Maximizes Death Tax Exemptions.  Death taxes have been a plague on transferring wealth for decades.  But the fallout from possible death taxes worsens when a family estate plan does not take this issue into account.  Every individual is entitled under the law to exempt up to a certain amount of his or her estate after death from the federal death tax.  Most couples, however, unwittingly forfeit the use of the first spouse’s death tax exemption by either electing to use the unlimited marital deduction at the first spouse’s death or deciding that it’s best to own joint property in both their names as joint tenants with right of survivorship.

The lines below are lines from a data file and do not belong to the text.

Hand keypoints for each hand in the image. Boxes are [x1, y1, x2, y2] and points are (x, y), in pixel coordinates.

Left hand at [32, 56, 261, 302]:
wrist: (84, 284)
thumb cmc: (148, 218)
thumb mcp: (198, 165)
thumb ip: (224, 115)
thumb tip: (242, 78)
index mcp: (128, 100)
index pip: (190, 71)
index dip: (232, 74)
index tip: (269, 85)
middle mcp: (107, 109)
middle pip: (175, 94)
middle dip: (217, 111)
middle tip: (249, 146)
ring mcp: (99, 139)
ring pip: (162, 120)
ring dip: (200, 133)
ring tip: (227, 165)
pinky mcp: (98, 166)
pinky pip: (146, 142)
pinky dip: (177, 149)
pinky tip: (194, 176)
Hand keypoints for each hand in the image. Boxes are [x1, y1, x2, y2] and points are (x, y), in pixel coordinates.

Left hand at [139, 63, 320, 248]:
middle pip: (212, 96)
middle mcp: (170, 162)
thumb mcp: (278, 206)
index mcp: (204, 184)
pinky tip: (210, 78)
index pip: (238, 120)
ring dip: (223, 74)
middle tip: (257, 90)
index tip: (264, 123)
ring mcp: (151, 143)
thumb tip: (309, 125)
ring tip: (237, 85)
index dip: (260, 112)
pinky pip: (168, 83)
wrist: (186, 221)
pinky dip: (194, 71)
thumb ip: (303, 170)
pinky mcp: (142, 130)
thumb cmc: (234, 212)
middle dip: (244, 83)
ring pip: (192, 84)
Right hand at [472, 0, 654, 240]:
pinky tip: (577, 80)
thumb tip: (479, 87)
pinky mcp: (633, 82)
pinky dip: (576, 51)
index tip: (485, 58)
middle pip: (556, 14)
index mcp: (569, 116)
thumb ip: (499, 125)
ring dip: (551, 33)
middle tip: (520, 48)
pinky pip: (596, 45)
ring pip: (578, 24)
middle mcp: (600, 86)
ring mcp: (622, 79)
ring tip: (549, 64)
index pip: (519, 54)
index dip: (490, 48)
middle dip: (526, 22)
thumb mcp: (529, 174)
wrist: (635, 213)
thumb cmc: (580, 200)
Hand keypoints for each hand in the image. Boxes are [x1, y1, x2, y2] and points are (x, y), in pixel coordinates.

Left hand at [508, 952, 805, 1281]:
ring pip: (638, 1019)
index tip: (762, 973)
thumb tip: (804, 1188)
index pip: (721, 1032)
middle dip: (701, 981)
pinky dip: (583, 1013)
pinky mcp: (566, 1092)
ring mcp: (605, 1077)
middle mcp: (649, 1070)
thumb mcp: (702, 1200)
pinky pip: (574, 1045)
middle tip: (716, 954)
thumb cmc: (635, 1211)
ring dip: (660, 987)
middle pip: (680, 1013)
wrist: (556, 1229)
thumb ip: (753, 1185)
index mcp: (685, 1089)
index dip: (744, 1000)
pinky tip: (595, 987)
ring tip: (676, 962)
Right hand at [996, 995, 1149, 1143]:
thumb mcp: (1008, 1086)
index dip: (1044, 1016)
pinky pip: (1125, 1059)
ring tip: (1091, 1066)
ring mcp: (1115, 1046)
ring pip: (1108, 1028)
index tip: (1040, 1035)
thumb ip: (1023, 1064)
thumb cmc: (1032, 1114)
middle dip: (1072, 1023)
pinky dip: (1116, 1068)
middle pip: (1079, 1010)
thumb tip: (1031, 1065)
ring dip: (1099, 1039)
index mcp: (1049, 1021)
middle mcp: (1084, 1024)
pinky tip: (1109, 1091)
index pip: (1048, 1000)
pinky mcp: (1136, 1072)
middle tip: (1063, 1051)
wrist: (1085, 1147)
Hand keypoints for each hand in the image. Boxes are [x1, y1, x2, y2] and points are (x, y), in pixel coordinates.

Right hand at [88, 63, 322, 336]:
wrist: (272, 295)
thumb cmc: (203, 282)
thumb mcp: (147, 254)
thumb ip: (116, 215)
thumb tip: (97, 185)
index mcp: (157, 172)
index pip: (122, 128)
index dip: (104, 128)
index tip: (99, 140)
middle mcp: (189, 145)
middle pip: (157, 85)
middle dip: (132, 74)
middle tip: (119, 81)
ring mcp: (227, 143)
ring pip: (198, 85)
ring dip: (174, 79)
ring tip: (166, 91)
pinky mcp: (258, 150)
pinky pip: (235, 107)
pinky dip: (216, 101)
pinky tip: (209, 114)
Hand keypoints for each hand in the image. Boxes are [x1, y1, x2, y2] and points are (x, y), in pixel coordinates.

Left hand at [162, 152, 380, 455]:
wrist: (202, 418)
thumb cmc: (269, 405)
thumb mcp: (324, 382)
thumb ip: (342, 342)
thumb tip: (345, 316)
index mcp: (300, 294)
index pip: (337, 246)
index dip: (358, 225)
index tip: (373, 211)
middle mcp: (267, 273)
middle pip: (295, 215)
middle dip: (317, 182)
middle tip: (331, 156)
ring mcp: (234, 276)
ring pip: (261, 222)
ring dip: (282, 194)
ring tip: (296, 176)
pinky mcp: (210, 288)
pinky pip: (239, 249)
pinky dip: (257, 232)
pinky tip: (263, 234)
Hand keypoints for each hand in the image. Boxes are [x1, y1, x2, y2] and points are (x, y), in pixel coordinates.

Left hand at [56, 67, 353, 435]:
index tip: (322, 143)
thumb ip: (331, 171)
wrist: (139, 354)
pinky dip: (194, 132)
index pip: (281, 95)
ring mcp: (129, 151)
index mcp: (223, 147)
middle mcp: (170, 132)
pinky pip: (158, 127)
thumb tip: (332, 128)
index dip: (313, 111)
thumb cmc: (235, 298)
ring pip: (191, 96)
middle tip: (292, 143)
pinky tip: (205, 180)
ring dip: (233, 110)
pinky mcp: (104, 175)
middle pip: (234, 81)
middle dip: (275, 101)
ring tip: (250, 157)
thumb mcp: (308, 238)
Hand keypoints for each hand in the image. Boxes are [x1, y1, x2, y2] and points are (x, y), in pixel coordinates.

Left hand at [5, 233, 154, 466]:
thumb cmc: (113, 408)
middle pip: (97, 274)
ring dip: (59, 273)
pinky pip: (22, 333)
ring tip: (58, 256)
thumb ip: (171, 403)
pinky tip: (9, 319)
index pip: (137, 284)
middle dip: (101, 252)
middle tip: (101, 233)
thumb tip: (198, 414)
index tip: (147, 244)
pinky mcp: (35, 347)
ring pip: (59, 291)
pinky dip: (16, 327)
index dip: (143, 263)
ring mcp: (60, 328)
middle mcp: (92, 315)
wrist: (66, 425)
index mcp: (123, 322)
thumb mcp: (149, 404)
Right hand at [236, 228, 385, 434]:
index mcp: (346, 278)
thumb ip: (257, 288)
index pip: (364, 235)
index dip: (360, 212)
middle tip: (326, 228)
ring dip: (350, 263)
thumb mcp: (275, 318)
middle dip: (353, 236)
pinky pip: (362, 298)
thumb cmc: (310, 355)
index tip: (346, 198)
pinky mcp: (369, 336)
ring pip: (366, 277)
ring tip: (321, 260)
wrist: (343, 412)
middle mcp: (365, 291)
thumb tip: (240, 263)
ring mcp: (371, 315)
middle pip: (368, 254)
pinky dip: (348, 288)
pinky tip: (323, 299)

Unfortunately, when a couple owns property together as joint tenants with right of survivorship (or tenancies by the entirety with right of survivorship), the right of survivorship provision applies immediately and transfers the entire property interest into the surviving spouse’s estate.  Thus, the first spouse to die’s death tax exemption will not apply to those assets no longer in his or her estate.  A trust, however, is a very flexible agreement that can allow the property of the trust to be allocated between both spouse’s estates and maximize the use of both spouse’s death tax exemptions.

Flexibility.  As you have read, a trust is a versatile and flexible document.  This flexibility is further apparent in how it can work with your transfer-on-death (TOD) accounts in leaving a lasting legacy to your children and grandchildren.

For example, suppose you have two adult children.  One is very responsible, but the other is financially irresponsible.  Typically, most parents designate their children individually as the beneficiaries of their financial accounts without considering how they can protect the wealth they’re leaving from a child’s creditors or future ex-spouse.  Instead, you can establish trusts in your revocable living trust agreement for each of your children (and potentially grandchildren) which take effect on the surviving spouse’s death.  The share you leave to each child resides in the trust created for them and protects the assets which reside in the trust from that child’s creditors or ex-spouse.  It just depends on the terms you want drafted.  Therefore, you designate your trust as the beneficiary of your TOD accounts instead of the children in their individual names.

You can provide peaceful wealth preservation for your family and you don’t have to a Rockefeller or a Gates to afford this type of planning or take advantage of what this kind of estate planning offers your loved ones.